INFORMATION GIVEN:
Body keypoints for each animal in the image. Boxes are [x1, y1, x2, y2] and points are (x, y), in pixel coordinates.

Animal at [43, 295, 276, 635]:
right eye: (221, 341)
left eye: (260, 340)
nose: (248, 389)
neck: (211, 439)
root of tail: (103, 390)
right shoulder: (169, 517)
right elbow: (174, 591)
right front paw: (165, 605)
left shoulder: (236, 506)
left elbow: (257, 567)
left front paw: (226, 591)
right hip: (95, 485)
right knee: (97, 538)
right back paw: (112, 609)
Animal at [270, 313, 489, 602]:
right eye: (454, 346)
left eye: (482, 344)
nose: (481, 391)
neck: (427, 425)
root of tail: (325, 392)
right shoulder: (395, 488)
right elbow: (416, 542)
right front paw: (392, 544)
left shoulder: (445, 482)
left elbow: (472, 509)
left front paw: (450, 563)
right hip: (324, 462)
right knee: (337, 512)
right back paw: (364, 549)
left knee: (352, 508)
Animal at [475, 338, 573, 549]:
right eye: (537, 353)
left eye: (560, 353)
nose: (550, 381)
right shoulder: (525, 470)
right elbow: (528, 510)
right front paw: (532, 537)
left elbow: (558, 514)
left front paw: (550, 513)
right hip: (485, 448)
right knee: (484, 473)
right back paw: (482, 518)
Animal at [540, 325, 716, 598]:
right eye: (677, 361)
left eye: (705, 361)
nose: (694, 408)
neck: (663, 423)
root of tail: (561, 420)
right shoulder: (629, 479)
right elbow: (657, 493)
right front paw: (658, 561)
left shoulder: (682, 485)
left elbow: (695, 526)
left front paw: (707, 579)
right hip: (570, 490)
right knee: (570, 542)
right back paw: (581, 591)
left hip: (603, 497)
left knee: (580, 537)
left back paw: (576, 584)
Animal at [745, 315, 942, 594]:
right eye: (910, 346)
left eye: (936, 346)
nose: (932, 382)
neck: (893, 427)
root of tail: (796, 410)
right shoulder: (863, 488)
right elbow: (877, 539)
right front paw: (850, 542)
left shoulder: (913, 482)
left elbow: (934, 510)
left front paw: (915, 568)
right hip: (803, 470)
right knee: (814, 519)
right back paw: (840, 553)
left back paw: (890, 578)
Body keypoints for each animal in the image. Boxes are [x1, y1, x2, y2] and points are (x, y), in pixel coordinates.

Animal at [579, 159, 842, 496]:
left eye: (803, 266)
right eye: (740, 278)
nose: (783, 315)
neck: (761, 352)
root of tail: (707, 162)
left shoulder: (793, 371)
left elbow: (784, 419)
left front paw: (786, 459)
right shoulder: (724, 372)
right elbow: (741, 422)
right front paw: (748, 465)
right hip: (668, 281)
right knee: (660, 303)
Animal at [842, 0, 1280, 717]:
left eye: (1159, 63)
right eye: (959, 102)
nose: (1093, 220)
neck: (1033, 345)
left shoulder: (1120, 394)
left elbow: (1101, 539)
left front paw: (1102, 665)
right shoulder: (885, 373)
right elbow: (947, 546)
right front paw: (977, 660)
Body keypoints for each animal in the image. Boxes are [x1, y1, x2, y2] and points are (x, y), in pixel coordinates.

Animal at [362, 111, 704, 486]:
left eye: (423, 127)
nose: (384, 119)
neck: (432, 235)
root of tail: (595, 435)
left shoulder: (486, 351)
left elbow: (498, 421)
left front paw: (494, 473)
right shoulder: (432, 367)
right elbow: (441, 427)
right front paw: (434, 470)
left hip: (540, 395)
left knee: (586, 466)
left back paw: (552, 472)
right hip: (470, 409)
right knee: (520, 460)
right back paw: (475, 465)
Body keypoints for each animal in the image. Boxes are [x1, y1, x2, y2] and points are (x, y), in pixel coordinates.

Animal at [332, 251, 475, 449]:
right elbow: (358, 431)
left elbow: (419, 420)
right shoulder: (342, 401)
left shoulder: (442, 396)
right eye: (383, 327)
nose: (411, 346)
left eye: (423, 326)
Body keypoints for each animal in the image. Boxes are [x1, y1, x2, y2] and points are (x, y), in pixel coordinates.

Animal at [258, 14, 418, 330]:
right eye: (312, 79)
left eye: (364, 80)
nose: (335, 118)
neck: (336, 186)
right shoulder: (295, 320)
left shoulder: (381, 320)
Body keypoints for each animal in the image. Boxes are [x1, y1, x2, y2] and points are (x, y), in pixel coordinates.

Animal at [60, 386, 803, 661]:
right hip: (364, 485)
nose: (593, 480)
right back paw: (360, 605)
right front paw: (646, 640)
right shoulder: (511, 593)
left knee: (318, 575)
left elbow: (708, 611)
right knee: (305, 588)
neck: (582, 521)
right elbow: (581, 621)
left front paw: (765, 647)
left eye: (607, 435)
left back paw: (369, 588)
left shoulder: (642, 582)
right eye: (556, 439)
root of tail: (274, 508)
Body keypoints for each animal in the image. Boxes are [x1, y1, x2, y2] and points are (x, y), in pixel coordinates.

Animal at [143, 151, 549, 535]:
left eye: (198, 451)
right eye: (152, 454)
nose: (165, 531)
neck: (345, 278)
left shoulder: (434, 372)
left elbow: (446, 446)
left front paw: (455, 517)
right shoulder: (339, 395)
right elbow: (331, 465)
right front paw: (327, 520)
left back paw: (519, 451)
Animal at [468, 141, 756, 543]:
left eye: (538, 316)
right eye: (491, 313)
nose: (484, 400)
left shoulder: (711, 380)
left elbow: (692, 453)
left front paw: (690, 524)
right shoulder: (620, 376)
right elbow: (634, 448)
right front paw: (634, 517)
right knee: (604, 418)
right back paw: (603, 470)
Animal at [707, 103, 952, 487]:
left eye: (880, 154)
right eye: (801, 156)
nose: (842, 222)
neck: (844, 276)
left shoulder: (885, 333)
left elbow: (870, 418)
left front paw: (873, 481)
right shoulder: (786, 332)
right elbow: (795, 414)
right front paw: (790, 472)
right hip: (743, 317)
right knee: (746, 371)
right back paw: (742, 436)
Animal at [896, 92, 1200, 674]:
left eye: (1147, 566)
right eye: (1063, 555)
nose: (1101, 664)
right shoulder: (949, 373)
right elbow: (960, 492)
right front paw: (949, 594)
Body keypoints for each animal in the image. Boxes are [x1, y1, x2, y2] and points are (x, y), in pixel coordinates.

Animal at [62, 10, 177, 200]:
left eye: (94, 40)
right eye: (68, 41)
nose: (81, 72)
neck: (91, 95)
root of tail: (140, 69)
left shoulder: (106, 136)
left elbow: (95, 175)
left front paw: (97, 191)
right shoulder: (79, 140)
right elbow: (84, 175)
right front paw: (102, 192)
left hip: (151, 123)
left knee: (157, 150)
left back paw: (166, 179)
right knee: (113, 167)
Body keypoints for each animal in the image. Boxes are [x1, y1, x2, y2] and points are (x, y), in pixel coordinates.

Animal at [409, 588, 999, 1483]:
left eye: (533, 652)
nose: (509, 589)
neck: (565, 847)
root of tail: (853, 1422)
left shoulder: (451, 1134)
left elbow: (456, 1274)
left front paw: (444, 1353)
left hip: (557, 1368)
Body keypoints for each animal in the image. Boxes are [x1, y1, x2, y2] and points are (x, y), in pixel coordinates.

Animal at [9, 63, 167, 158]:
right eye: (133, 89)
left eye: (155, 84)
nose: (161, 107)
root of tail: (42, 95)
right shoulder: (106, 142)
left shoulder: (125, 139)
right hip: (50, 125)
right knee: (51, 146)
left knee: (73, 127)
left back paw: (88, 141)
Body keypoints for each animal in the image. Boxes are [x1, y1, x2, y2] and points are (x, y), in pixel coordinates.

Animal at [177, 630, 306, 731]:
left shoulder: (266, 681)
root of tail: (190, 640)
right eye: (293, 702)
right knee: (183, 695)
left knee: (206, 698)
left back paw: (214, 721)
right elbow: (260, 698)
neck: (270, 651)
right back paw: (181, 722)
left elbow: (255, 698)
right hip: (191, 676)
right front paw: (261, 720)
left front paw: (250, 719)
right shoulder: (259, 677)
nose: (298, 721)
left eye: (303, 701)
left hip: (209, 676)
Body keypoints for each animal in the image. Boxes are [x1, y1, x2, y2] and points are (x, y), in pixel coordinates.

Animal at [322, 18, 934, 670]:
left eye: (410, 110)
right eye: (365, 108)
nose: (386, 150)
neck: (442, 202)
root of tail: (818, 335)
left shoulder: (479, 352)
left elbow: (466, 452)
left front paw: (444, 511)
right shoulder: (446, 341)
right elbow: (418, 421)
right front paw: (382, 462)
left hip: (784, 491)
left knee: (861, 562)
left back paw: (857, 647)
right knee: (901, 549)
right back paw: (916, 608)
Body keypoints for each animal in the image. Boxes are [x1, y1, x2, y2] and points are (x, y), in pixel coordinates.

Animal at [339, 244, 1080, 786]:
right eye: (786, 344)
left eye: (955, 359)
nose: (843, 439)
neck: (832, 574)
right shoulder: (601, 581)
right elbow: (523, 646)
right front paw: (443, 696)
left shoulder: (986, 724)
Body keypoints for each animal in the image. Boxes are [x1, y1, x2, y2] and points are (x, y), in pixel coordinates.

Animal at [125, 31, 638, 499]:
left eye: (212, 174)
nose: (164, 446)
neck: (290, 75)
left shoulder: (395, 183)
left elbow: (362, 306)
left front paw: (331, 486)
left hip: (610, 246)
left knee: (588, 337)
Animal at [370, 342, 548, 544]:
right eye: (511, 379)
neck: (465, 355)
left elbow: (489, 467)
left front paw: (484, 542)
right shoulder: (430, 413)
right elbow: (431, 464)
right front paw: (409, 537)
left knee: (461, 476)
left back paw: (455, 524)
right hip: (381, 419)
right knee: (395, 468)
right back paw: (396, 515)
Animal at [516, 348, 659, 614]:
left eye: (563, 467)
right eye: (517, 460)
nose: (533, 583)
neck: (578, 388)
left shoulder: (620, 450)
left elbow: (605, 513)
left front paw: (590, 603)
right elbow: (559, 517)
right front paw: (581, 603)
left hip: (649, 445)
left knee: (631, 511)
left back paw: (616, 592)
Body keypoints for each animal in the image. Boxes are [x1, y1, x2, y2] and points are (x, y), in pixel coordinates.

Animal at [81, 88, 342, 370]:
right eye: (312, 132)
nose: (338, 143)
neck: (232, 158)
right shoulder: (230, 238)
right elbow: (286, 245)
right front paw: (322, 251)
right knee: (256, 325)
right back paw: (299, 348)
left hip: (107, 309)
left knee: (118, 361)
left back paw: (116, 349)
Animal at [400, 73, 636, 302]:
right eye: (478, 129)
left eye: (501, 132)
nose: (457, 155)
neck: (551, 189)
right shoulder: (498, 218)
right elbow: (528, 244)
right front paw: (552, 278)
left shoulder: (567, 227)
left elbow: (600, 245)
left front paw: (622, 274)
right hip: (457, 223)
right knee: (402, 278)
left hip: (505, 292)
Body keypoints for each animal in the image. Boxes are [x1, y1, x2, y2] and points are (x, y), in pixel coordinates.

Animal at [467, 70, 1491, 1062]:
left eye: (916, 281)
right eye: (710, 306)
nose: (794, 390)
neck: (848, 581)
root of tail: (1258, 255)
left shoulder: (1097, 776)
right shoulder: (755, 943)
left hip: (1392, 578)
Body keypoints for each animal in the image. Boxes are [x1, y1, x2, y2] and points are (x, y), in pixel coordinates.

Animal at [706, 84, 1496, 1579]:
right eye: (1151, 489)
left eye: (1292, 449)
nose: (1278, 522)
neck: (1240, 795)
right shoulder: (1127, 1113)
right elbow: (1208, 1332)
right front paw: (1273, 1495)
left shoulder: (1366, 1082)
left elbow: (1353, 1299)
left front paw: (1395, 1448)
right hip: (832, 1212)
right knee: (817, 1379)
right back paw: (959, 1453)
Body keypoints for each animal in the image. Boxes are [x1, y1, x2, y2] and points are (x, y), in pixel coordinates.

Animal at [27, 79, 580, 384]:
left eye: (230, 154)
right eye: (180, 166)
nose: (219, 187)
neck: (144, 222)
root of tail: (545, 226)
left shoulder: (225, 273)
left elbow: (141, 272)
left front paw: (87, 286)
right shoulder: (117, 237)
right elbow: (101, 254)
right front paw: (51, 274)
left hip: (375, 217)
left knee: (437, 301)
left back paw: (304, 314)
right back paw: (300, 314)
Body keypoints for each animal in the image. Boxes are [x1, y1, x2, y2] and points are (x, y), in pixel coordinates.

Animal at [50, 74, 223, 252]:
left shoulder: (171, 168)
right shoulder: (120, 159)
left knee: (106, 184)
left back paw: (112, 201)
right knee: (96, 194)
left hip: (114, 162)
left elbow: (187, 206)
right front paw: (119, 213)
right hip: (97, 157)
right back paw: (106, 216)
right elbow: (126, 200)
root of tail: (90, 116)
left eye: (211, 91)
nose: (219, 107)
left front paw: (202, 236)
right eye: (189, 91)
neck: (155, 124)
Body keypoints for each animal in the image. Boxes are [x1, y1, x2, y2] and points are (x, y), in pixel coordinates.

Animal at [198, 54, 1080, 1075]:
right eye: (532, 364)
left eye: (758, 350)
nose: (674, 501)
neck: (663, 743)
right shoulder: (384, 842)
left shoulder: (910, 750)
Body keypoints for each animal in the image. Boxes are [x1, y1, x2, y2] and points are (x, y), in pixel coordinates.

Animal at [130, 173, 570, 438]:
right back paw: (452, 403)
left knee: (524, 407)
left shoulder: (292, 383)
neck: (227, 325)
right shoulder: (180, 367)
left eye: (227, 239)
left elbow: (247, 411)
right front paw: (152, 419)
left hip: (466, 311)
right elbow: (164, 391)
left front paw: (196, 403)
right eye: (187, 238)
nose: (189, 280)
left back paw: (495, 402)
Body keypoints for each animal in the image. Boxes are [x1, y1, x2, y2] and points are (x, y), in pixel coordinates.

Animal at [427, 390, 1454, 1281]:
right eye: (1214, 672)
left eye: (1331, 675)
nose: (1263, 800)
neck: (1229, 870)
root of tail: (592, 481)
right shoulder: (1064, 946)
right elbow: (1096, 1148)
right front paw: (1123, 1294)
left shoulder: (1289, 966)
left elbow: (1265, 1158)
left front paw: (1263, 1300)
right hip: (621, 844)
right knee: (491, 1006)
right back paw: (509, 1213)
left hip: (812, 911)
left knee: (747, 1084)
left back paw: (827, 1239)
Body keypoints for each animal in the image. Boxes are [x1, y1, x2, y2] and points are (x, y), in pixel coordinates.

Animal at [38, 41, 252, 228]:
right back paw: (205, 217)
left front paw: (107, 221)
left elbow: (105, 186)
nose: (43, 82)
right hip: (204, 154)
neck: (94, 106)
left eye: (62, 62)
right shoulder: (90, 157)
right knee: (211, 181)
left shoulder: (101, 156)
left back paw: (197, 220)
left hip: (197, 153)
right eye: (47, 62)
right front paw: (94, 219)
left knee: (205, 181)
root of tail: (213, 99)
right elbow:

EXERCISE BRIEF: Would you please reproduce the records above exactly, only from their first line through the line holding "neck: (427, 425)", with both ends included?

SOLUTION TO THIS PROBLEM:
Body keypoints for each animal in the image. Boxes are [x1, y1, x2, y2] and points are (x, y), in pixel coordinates.

Animal at [43, 295, 276, 635]:
right eye: (221, 341)
left eye: (260, 340)
nose: (248, 389)
neck: (211, 439)
root of tail: (103, 390)
right shoulder: (169, 517)
right elbow: (174, 591)
right front paw: (165, 605)
left shoulder: (236, 506)
left elbow: (257, 567)
left front paw: (226, 591)
right hip: (95, 485)
right knee: (97, 538)
right back paw: (112, 609)
Animal at [270, 313, 489, 602]:
right eye: (454, 346)
left eye: (482, 344)
nose: (481, 391)
neck: (427, 425)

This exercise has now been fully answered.